-- PROBLEM DETAILS --
From the entries below, please gather each line containing the string "elbow".

··· PROVIDED INFORMATION ···

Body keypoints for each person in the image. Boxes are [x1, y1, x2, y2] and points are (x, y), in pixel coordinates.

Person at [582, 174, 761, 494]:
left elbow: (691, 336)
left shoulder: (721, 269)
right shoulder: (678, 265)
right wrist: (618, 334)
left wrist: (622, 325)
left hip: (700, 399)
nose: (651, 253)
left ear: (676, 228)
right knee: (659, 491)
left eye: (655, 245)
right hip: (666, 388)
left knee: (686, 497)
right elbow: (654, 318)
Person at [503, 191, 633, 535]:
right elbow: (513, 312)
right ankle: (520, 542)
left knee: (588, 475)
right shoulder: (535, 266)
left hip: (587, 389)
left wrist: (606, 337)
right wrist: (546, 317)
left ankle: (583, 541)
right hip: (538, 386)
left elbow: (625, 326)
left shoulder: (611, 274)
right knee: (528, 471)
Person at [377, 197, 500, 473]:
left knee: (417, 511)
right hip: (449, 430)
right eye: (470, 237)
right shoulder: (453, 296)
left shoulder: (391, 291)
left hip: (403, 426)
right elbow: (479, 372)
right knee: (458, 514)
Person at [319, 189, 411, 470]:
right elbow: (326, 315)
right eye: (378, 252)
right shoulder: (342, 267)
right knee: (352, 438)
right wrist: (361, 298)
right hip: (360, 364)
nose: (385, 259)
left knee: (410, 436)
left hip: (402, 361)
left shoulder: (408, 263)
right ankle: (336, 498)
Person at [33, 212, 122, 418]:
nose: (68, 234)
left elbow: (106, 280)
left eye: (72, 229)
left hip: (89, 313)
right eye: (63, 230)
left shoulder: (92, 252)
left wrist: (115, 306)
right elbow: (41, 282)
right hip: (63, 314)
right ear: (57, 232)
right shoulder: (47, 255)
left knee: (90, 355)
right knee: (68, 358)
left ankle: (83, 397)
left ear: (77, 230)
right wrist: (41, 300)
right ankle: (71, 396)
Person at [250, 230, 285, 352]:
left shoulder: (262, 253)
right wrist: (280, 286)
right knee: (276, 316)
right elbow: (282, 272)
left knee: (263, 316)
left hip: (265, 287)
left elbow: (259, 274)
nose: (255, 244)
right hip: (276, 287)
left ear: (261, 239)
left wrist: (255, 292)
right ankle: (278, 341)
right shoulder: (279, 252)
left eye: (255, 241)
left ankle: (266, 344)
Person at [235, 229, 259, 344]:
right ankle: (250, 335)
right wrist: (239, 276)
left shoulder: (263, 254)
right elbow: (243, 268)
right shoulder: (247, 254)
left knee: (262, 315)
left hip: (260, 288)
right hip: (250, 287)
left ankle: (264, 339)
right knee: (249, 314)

···

-- YOUR SOLUTION --
left elbow: (691, 336)
right elbow: (654, 318)
right elbow: (513, 312)
left elbow: (625, 326)
right elbow: (479, 372)
right elbow: (326, 315)
left elbow: (106, 280)
right elbow: (41, 282)
right elbow: (282, 272)
left elbow: (259, 274)
right elbow: (243, 268)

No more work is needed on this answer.